• Trecho fornecido:
┄┄┄┄┄┄┄┄┄┄┄┄┄┄┄┄┄┄┄┄
O presidente Jair Bolsonaro (sem partido) delegou cargos do segundo e terceiro escalão de várias pastas para políticos do Centrão, apesar da sua promessa de campanha de não negociar cargos para obter apoio no Congresso Nacional. Os recém-nomeados têm poder sobre, pelo menos, R$ 66,5 bilhões do Orçamento da União, de acordo com dados do Portal da Transparência. As informações foram publicadas pelo jornal Metrópoles, nesta segunda-feira (8).
Segundo a publicação, a chefia do Fundo Nacional de Desenvolvimento da Educação é o cargo com maior previsão orçamentária destinada ao Centrão. Para este posto, já foram indicadas dois políticos, um do PP e outro do PL.
┄┄┄┄┄┄┄┄┄┄┄┄┄┄┄┄┄┄┄┄
• Ordem de serviço 1:
Segundo o texto sobre os cargos entregues ao Centrão, os recém-nomeados têm poder sobre quanto do Orçamento da União, de acordo com o Portal da Transparência?
• Ordem de serviço 2:
Prossiga com o texto sobre os cargos entregues ao Centrão, começando logo após a última frase apresentada.
┄┄┄┄┄┄┄┄┄┄┄┄┄┄┄┄┄┄┄┄
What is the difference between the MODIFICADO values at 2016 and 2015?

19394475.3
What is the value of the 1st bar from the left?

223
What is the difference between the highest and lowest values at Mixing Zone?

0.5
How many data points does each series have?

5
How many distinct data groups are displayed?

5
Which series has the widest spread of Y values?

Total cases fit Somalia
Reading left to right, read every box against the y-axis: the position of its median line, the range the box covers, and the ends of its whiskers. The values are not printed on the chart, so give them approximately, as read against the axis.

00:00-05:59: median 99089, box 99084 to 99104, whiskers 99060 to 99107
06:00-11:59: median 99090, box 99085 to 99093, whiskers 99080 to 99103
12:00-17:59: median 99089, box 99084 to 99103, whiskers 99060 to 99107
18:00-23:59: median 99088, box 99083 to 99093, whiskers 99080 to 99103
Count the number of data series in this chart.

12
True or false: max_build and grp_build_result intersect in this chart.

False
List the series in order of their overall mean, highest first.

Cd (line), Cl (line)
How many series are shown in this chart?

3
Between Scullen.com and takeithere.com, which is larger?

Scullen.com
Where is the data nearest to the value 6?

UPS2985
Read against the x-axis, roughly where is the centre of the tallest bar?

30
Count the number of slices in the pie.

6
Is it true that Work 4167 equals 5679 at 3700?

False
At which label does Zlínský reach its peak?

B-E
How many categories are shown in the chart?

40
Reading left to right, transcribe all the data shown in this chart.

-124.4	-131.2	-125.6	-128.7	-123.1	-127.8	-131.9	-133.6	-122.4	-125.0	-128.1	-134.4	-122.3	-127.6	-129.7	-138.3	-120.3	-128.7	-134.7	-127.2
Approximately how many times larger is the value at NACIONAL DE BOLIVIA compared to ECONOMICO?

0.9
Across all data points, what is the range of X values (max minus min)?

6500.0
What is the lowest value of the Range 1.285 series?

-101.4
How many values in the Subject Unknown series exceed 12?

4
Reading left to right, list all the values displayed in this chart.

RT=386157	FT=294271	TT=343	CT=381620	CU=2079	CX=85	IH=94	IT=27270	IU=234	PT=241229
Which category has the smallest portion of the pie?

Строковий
┄┄┄┄┄┄┄┄┄┄┄┄┄┄┄┄┄┄┄┄
• Resposta esperada 1:
Pelo menos R$ 66,5 bilhões.

• Resposta esperada 2:
Na segunda-feira (01), o ministro da Casa Civil, Walter Braga Netto, nomeou Marcelo Lopes da Ponte para a presidência do Fundo Nacional de Desenvolvimento da Educação (FNDE). Em 18 de maio, Garigham Amarante, assessor técnico da liderança do PL na Câmara dos Deputados, foi nomeado para a diretoria de Ações Educacionais do FNDE.
O Centrão ainda conseguiu emplacar o secretário nacional de Mobilidade e Desenvolvimento Regional e Urbano, do Ministério do Desenvolvimento Regional, que tem um valor orçamentário de R$ 8,2 bilhões.